_EXERCISE INPUTS_
※
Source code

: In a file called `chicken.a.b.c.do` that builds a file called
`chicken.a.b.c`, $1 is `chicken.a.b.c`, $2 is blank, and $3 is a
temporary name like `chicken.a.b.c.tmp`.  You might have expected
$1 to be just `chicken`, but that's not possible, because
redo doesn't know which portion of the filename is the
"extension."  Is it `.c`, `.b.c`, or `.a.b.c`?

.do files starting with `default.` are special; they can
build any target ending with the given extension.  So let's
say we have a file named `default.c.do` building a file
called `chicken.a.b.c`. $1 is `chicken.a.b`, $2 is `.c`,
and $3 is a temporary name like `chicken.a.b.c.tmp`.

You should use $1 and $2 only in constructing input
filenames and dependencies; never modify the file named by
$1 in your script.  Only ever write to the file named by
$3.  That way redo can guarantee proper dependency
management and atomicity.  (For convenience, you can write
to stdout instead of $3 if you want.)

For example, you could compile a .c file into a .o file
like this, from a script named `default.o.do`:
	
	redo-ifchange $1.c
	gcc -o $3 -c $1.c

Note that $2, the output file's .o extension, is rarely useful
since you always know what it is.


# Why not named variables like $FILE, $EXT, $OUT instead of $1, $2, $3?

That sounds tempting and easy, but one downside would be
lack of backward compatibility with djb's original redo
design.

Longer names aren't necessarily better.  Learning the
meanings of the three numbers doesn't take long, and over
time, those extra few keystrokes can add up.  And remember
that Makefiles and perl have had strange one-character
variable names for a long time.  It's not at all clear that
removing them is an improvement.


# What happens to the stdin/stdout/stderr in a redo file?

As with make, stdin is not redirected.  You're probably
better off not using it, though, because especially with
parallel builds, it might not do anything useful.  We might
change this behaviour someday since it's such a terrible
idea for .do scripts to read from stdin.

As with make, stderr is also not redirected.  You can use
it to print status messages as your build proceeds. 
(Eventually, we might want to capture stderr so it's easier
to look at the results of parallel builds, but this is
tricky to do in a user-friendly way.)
※
Find every line in the data above that contains the string "doesn", and copy each one out in full. The match is case-sensitive.

_SOLUTION FOR THIS TASK_
redo doesn't know which portion of the filename is the
meanings of the three numbers doesn't take long, and over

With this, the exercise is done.